Why do some people enjoy hunting? And what is it about our special pastime the uninformed, politically correct or anti-hunters find offensive?
As hunters, being able to properly explain why we go afield is just as important as successfully taking wild game. We need to have good answers when family, friends and non-hunters ask us out of honest curiosity.
Sound science has proven that hunting is the most cost effective means of managing wildlife populations and the habitat in which they live. Left unchecked, burgeoning populations of game negatively affect the landscape. And when Mother Nature is left to correct the balance she does so in her own cruel manner through things like starvation and disease.
Sportsmen gladly pay for the right and privilege to take part in the timeless tradition. We do so through the purchases of licenses and through the Federal Aid in Wildlife Restoration Act of 1937, more commonly known as the Pittman-Robertson Act, named after its sponsors.
This act collects excise taxes on the purchase of hunting equipment. Funds are kept in trust by the Department of the Interior where they are returned back to individual states based on the size of the state and number of licensed hunters. Money used for land acquisition and conservation measures benefits all forms wild game and non-game species. Every person who utilizes our outdoor resources benefits from this such as bird-watchers, photographers and hikers.
Although some hipsters may think they originated the farm-to-fork movement, hunters have been doing this since the beginning of time, except we refer to it as field-to-fork. Nothing can be more pure and in tune with our natural environment than wild game. While participating in the ultimate field-to-table experience we are also enriching our physical fitness. The added bonus is while taking part in natural exercise we see views no gym can provide.
We enjoy hunting because we value friends and family. When we go afield with companions many times cherished memories are made. Try that behind a computer screen.
Before the beginning of modern agriculture and the raising of livestock, hunter-gathers roamed the earth to survive. Our forefathers and early pioneers push westward depended on their connection to nature, to feed their families, as well as their souls.

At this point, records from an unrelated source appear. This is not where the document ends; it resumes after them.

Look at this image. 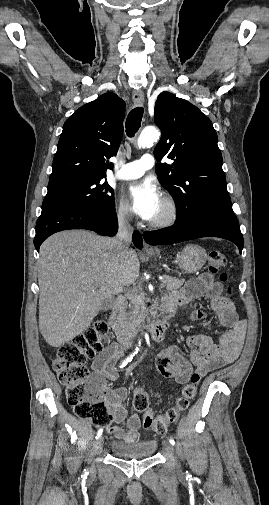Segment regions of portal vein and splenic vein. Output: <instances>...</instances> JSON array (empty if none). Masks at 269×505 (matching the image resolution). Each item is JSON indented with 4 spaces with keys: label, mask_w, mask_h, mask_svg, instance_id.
Returning a JSON list of instances; mask_svg holds the SVG:
<instances>
[{
    "label": "portal vein and splenic vein",
    "mask_w": 269,
    "mask_h": 505,
    "mask_svg": "<svg viewBox=\"0 0 269 505\" xmlns=\"http://www.w3.org/2000/svg\"><path fill=\"white\" fill-rule=\"evenodd\" d=\"M160 287L163 288V284H161Z\"/></svg>",
    "instance_id": "18ae733b"
}]
</instances>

To some degree modern hunters carry on the tradition. It is unfortunate that many sportsmen are not able to articulate exactly why we love hunting. “I just enjoy it,” is the most common answer. But this I understand because I myself sometimes struggle putting into words the strong desire to connect with nature on a level unfathomable to those who don’t take part in consumptive outdoor opportunities. Something driven by DNA as old as mankind.
We hunt because of adventure. Hunting, not video games or organized sports is the original pathway to the world of adventure. Whether it was our first rabbit hunt or moose hunt of a lifetime there is adventure to be had in our natural world, even when close to home. All you have to do is find it.

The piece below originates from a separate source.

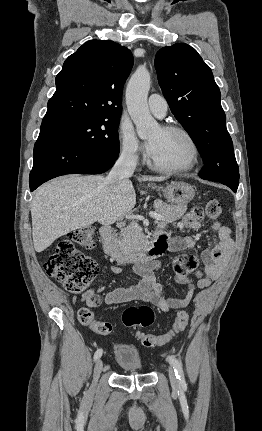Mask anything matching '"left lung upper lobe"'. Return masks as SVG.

Hunting is not made to be easy. It is said if it doesn’t challenge you, it doesn’t change you and sometime I feel it is the ultimate challenge, whether busting brush for bunnies or traversing snow covered slopes at high elevations.
So the next time you are posed the question on why you hunt. Take a few moments, give it some thought and try your best to explain the real reasons why hunting is the fabric of life that many of us wear. But only if they are willing to listen.